Zeus (SN18) Beats the Supercomputer at Its Own Forecast

Zeus (SN18) Beats the Supercomputer at Its Own Forecast
Read Time:4 Minute, 15 Second

For 18 days in April, a crowd of anonymous miners on Zeus (SN18) produced temperature forecasts that were 23.55% more accurate than the ECMWF’s IFS HRES, the physics-based model that national weather services around the world treat as the gold standard.

That is a serious achievement, and it happened inside the Bittensor ecosystem. But the number alone undersells what got proven here.

[Read the full technical report here]

What is Zeus?

Weather data is being generated every second all over the world. Hundreds of miners all race to predict what the temperature, wind, rain, or sun will do next. The miners who guess the most accurately win incentives. Because everyone is competing and improving all the time, the forecasts keep getting sharper and faster than the models national weather services use.

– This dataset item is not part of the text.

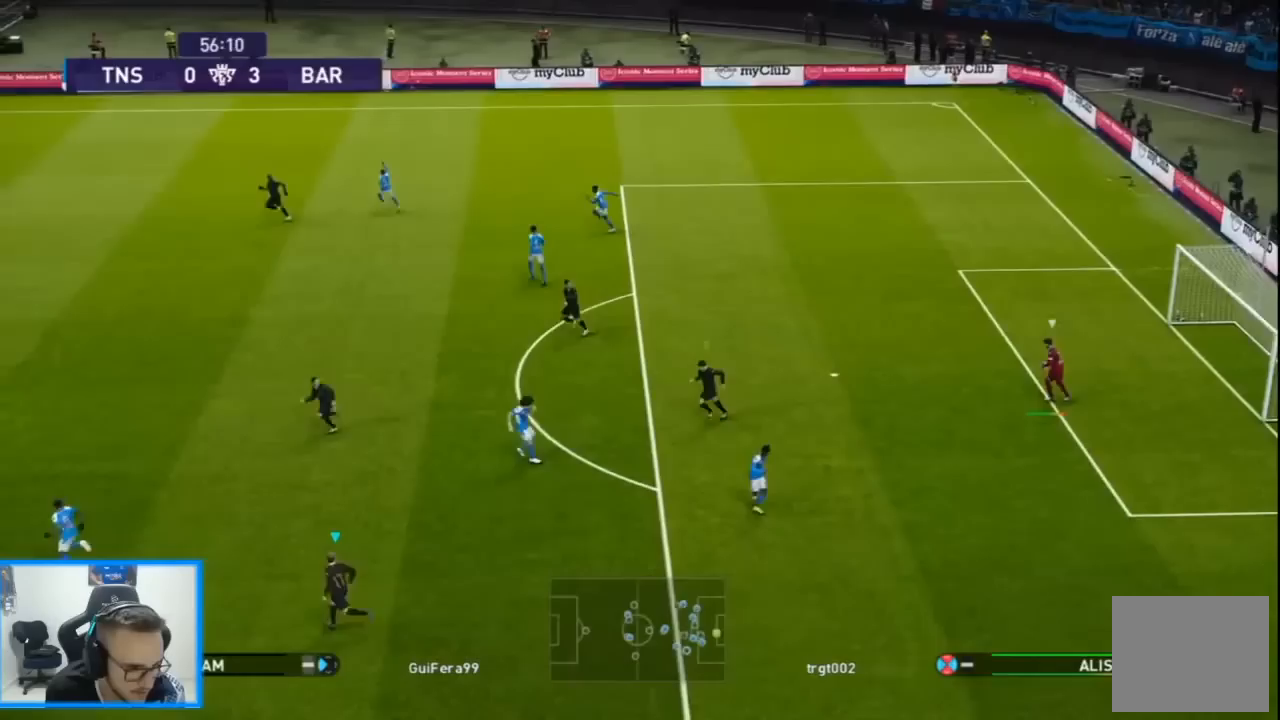
{"buttons": ["R1", "DPAD_LEFT"], "left_stick": "up-right", "right_stick": "center", "events": [[300, "DPAD_UP", "up"]]}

Zeus’ big goal is to give everyone super-accurate weather info that helps real life. Farmers know when to water crops, energy companies know when the wind will blow or sun will shine to make power, and cities can prepare for storms better. They even built an easy weather API so businesses can grab these forecasts instantly.

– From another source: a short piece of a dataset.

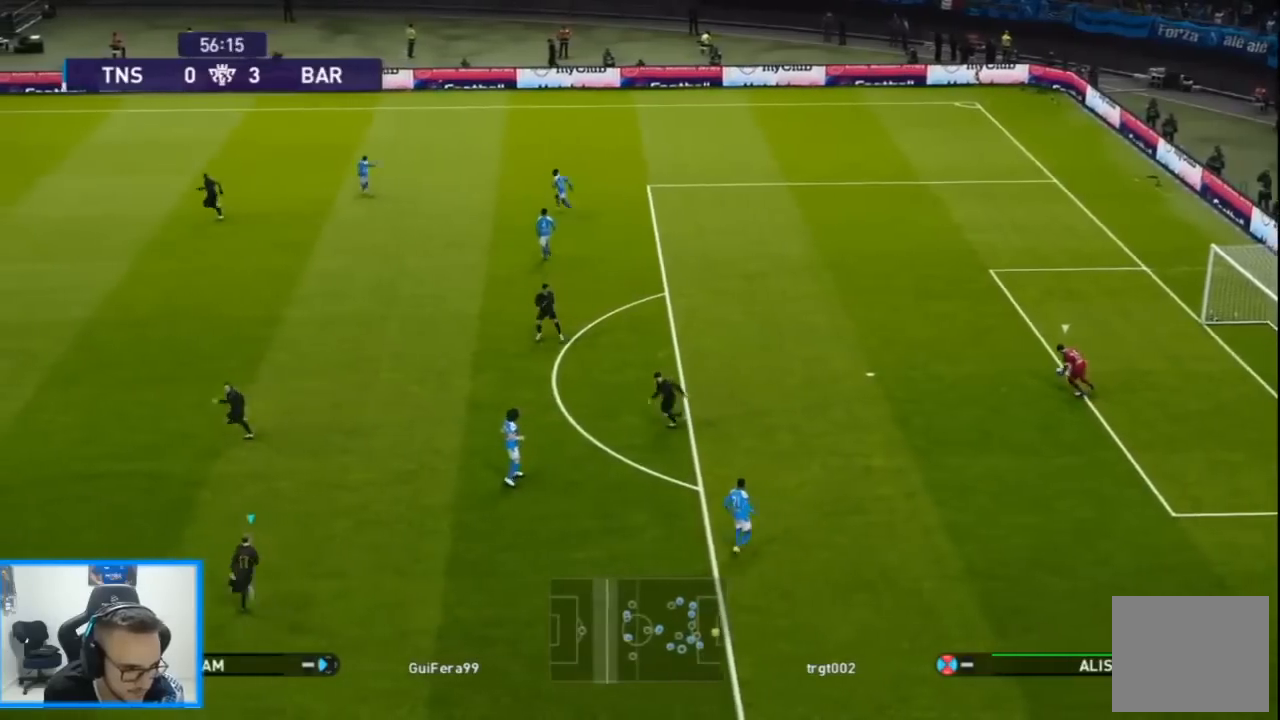
{"buttons": ["R1", "DPAD_LEFT"], "left_stick": "up-right", "right_stick": "center", "events": []}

Right now, Zeus is already beating some of the world’s fanciest weather models by a lot, most recently the ECMWF’s IFS HRES.

What’s ECMWF’s IFS HRES?

Source: ECMWF

ECMWF’s IFS HRES is basically the gold-standard weather model that most of the world’s forecasts rely on.

ECMWF runs this weather forecasting out of a supercomputer in Italy. “IFS” stands for Integrated Forecasting System, their main physics-based simulation of the entire atmosphere. “HRES” is the high-resolution version: it uses a super-fine 9 km grid and spits out detailed global forecasts twice a day, going out to about 10 days ahead.

ECMWF’s IFS HRES is very powerful but also crazy expensive to run.

HRES solves millions of equations for temperature, wind, rain, pressure, etc., using the best supercomputers and satellite data available. Meteorologists and governments treat it as the benchmark everyone else is measured against.

And that’s exactly why this recent milestone from Zeus is huge. The subnet posted a 23.55% improvement in 2-metre temperature accuracy over ECMWF IFS HRES, while also delivering forecasts ~75% faster.

Caveats about the 23.55% improvement

The 23.55% win Zeus announced against the big ECMWF IFS HRES weather model is totally real, but needs context.

The reason Zeus can beat IFS HRES so cleanly is that both of them are being judged against the exact same “truth” data set called ERA5. ERA5 is basically the official reanalysis that ECMWF itself creates using a data-assimilation system that’s super closely related to their IFS model.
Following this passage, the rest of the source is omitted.